Other HIV vaccine trials also have provided valuable information to help researchers improve vaccine efficacy. For example, in 2015, NIAID researchers and colleagues reported that antibodies stimulated by the vaccine used in the HVTN 505 clinical trial recognized HIV as well as microbes commonly found in the intestinal tract, providing a potential explanation for why the candidate vaccine was not protective against HIV infection. Immunizations in HVTN 505 were discontinued in 2013 when an interim review concluded that the vaccine regimen did not prevent HIV infection or reduce viral load in those who became infected with HIV.
Building on the RV144 Results
In parallel, scientists have been developing investigational vaccine regimens to improve the potency, breadth, and duration of protection seen in RV144. In 2015, NIAID and its P5 collaborators launched HVTN 100, an early-phase clinical trial in South Africa conducted by the NIAID-funded HIV Vaccine Trials Network that tested an experimental HIV vaccine regimen based upon the RV144 findings. The vaccines used in HVTN 100 were based on those platforms used in RV144, but were designed to elicit immune responses against HIV subtype C, which is the most common circulating strain of HIV in southern Africa.

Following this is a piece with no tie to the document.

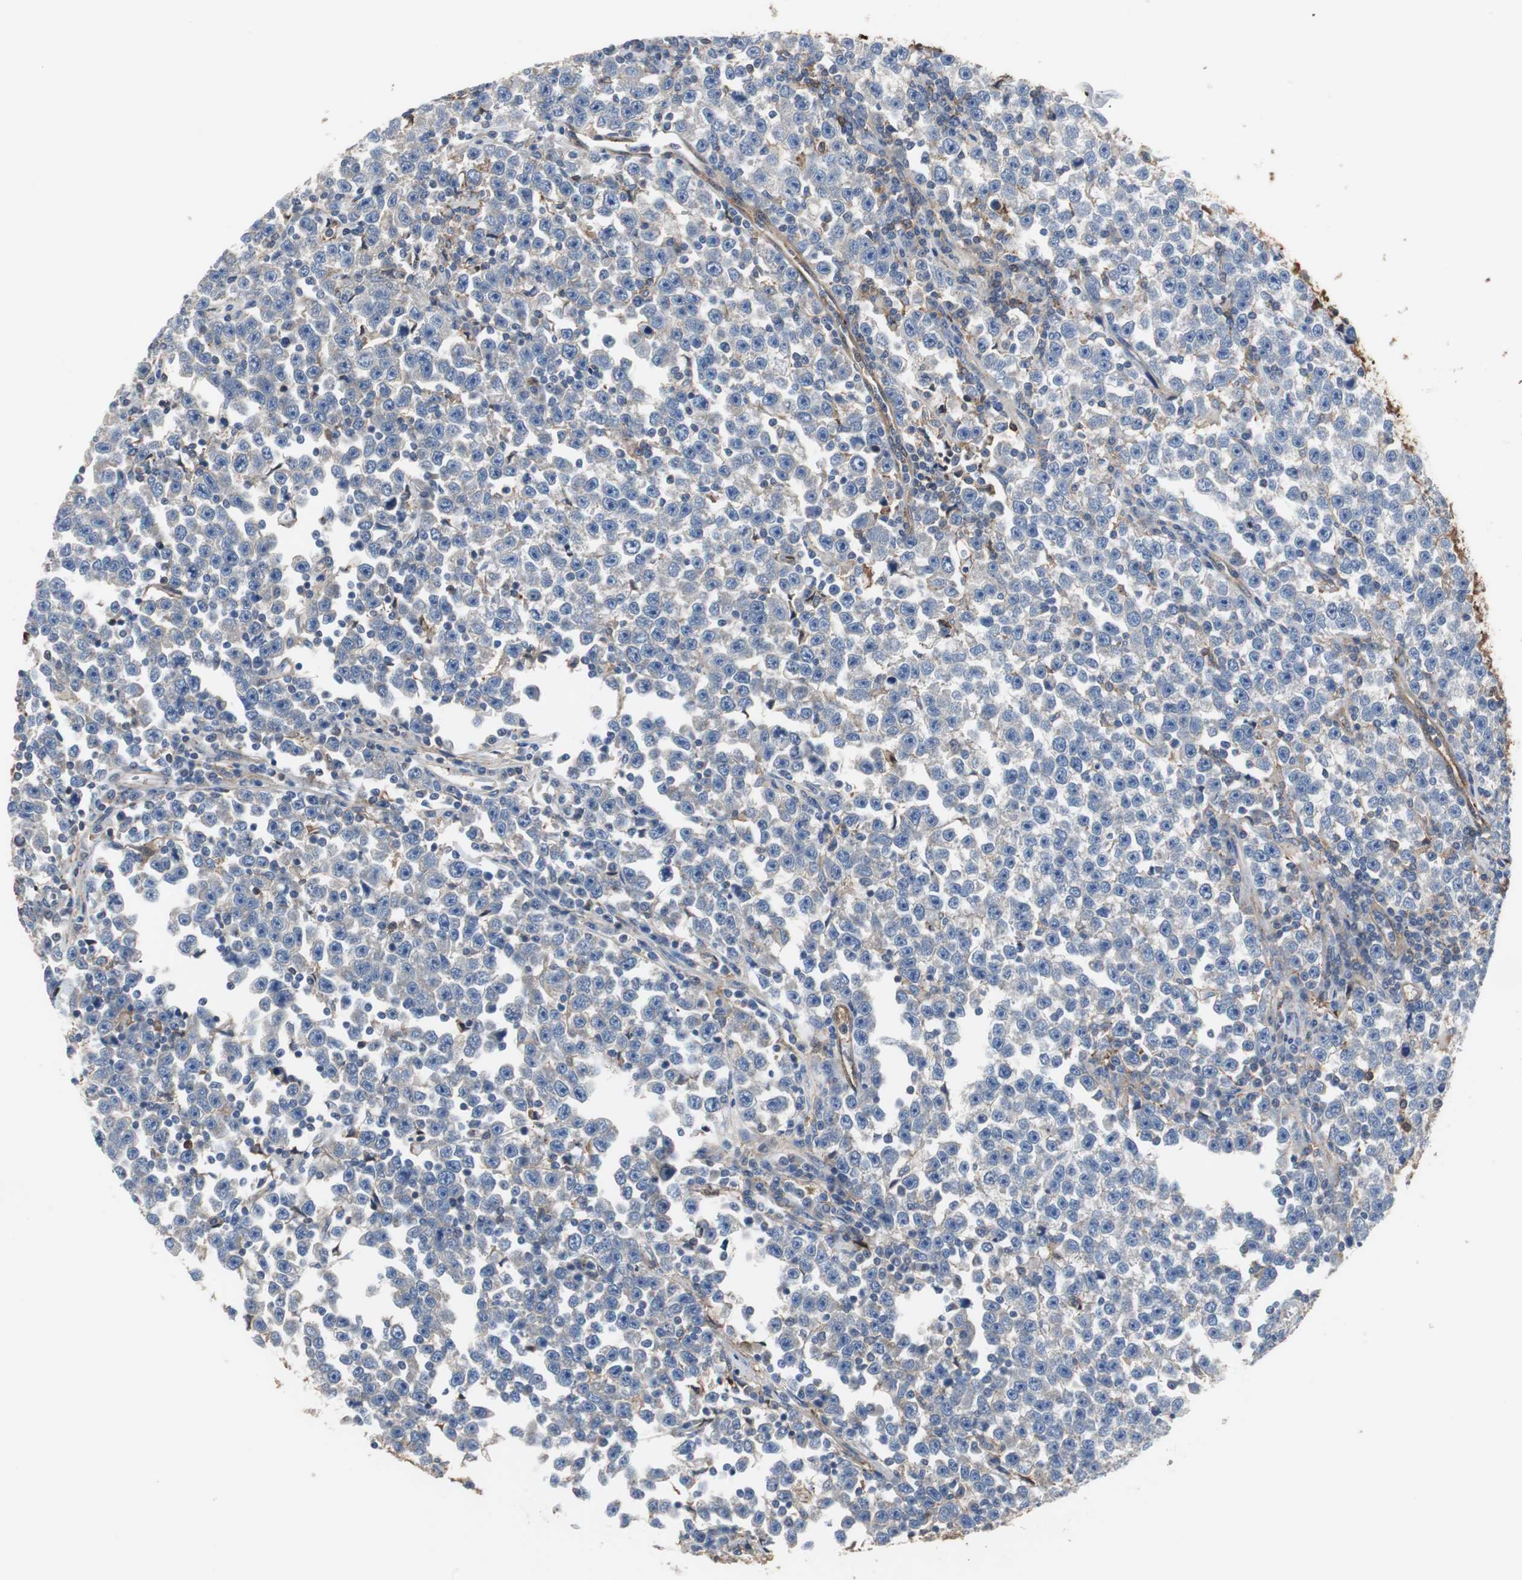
{"staining": {"intensity": "weak", "quantity": "<25%", "location": "cytoplasmic/membranous"}, "tissue": "testis cancer", "cell_type": "Tumor cells", "image_type": "cancer", "snomed": [{"axis": "morphology", "description": "Seminoma, NOS"}, {"axis": "topography", "description": "Testis"}], "caption": "Micrograph shows no significant protein positivity in tumor cells of testis cancer (seminoma). Brightfield microscopy of immunohistochemistry stained with DAB (brown) and hematoxylin (blue), captured at high magnification.", "gene": "ANXA4", "patient": {"sex": "male", "age": 43}}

The HVTN 100 vaccine regimen included booster shots at the one-year mark to prolong the early protective effect observed in RV144, and the booster used a different adjuvant—a vaccine component that enhances a specific immune response—to generate a more robust immune response.
Once the HVTN 100 investigators determined that the experimental vaccine regimen was safe and generated comparable immune responses to those reported in RV144, NIAID and its partners decided to advance the vaccine regimen into a large clinical trial. This new study, which began in October 2016 and is called HVTN 702, is designed to determine whether the experimental vaccine regimen safely prevents HIV infection among South African adults. The HVTN study team is enrolling 5,400 HIV-uninfected, sexually active men and women aged 18 to 35 years at 15 sites across South Africa. Results are expected in late 2020.
The P5 aims to produce an HIV vaccine that could have a significant public health benefit in southern Africa and to deepen scientists' understanding of the immune responses associated with preventing HIV infection.